Make an annotation data.frame, v_small, that contains a single column denoting the cluster membership of each gene. The values should be encoded as factors. The rownames of this matrix should correspond to the rownames of mc2.

Solution
mc2_specc = specc(as.kernelMatrix(mc2), centers = 3)
v_small = as.data.frame(factor(mc2_specc))
rownames(v_small) = rownames(mc2)

Make an igraph network from the kernel matrix, mc2.

Plot the network, coloring each node by cluster membership as contained in the data.frame, v.

How do the clusters correspond to those you predicted before clustering?

Solution
g_small = graph_from_adjacency_matrix(mc2, mode = "undirected", weighted = TRUE, diag = FALSE)
plot.igraph(g_small,vertex.label=NA,vertex.color=v_small[names(V(g_small)), ], layout = g_layout)

Plot a heatmap representation of the kernel matrix, mc2. Annotate each column (gene) with its corresponding cluster membership. A nice package for plotting heatmaps is the pheatmap package, which allows you to annotate both the rows and the columns of a matrix.

Set the diagonal of mc2 = 0, so that the low-weighted edges are better represented.

Are there any differences you notice between this representation and the previous graph-based visualization?

Solution
diag(mc2) = 0
pheatmap(mc2[rownames(v_small)[order(v_small[,1])],rownames(v_small)[order(v_small[,1])]], annotation = v_small, show_rownames = F, show_colnames = F, cluster_rows = F, cluster_cols = F)

Spectral Clustering: full

Having evaluated the behavior of spectral clustering on a small example, we will now apply it to the full data set.

Perform spectral clustering on the full kernel matrix, mc.
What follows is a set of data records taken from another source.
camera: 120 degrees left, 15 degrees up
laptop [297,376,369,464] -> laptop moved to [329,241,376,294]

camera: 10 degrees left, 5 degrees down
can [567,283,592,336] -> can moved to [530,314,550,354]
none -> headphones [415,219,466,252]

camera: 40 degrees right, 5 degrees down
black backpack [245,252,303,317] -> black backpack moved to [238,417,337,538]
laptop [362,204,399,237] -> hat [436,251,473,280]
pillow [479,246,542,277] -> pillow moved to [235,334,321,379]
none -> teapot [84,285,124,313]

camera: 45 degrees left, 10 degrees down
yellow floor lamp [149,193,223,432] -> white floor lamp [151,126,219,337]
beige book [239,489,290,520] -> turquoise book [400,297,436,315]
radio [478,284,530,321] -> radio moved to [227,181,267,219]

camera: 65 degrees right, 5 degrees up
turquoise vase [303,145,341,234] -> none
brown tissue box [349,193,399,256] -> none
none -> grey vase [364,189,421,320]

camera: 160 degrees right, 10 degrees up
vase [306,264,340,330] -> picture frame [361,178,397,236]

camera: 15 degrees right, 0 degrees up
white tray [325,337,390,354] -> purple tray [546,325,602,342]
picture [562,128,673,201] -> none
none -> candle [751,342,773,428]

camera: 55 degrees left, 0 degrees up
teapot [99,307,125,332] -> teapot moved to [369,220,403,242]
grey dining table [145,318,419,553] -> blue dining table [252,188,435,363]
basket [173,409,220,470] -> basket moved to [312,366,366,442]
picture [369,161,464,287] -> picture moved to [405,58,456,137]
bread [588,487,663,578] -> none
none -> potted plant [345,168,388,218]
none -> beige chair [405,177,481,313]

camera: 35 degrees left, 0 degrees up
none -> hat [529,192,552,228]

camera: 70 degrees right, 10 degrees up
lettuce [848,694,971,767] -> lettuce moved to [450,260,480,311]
As before, remember to pass it .asKernelMatrix().

For this dataset, set parameter centers = 17.

As before, make an annotation data.frame, v, to store each of the cluster assignments

Plot the graph, coloring the nodes according to their cluster membership

Solution
mc_specc = specc(as.kernelMatrix(mc), centers = 17)
v = as.data.frame(factor(mc_specc))
rownames(v) = rownames(mc)
colors = c(RColorBrewer::brewer.pal(9,"Set1"),RColorBrewer::brewer.pal(9,"Set3"),RColorBrewer::brewer.pal(8,"Set2"))
plot.igraph(g,vertex.label=NA,vertex.color=v[names(V(g)), ], edge.curved = T, vertex.size = 7, palette = colors)

You will notice that I have provided you with the number of clusters (or centers) to detect in the dataset. In the following lecture and tutorial you will see how I selected this value.